→ ASSIGNMENT
Collect every line in the records that contains the word "arbre". Treat uppercase and lowercase as different.

→ DATA RECORDS
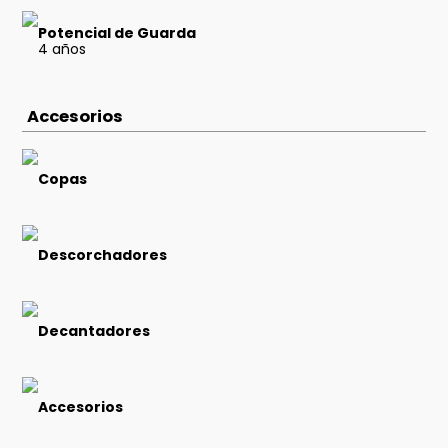
Potencial de Guarda
4 años
Accesorios
Copas
Descorchadores
Decantadores
Accesorios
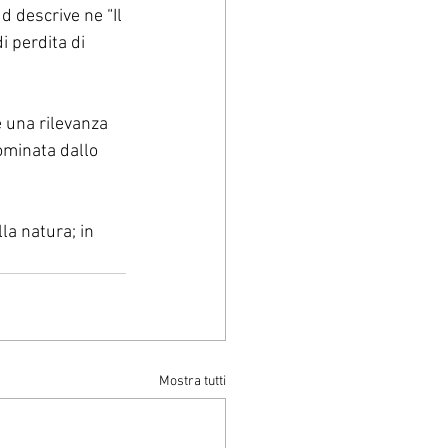
 descrive ne “Il 
i perdita di 
 una rilevanza 
ominata dallo 
la natura; in 
Mostra tutti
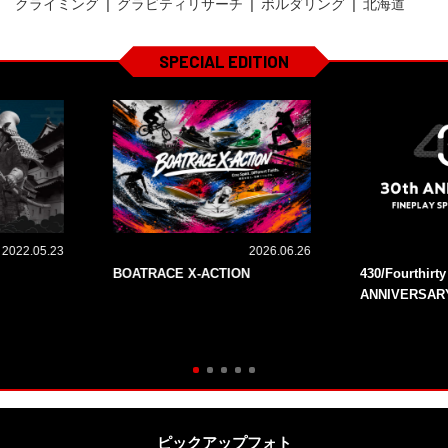
クライミング
グラビティリサーチ
ボルダリング
北海道
SPECIAL EDITION
2022.05.23
2026.06.26
BOATRACE X-ACTION
430/Fourthirt
ANNIVERSAR
ピックアップフォト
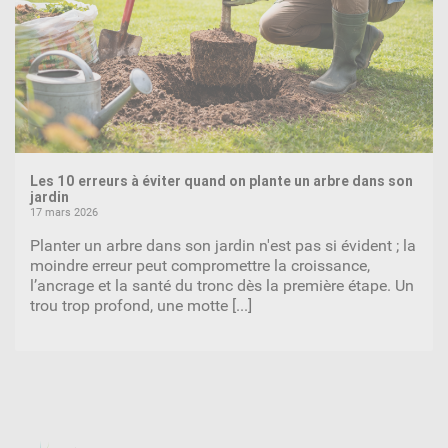
Les 10 erreurs à éviter quand on plante un arbre dans son
jardin
17 mars 2026
Planter un arbre dans son jardin n'est pas si évident ; la
moindre erreur peut compromettre la croissance,
l’ancrage et la santé du tronc dès la première étape. Un
trou trop profond, une motte
[...]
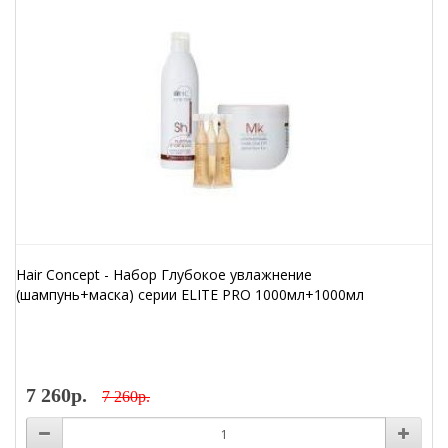
Hair Concept - Набор Глубокое увлажнение
(шампунь+маска) серии ELITE PRO 1000мл+1000мл
7 260р.
7 260р.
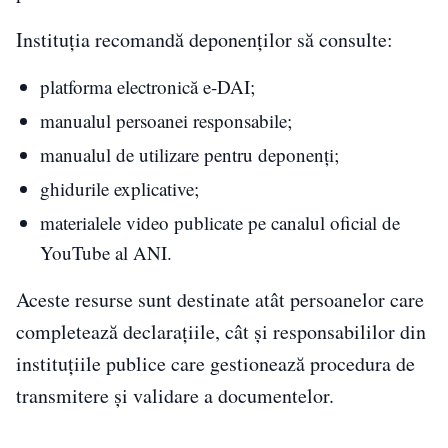
Instituția recomandă deponenților să consulte:
platforma electronică e-DAI;
manualul persoanei responsabile;
manualul de utilizare pentru deponenți;
ghidurile explicative;
materialele video publicate pe canalul oficial de
YouTube al ANI.
Aceste resurse sunt destinate atât persoanelor care
completează declarațiile, cât și responsabililor din
instituțiile publice care gestionează procedura de
transmitere și validare a documentelor.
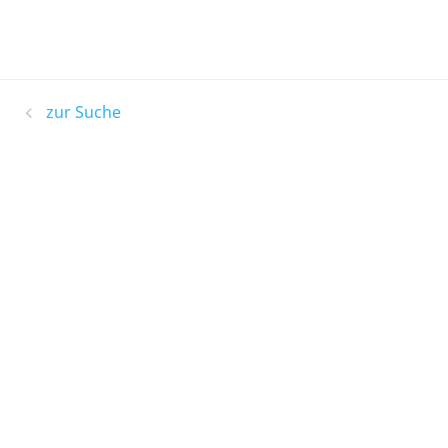
zur Suche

→ PROBLEM SOLUTION
Les 10 erreurs à éviter quand on plante un arbre dans son
Planter un arbre dans son jardin n'est pas si évident ; la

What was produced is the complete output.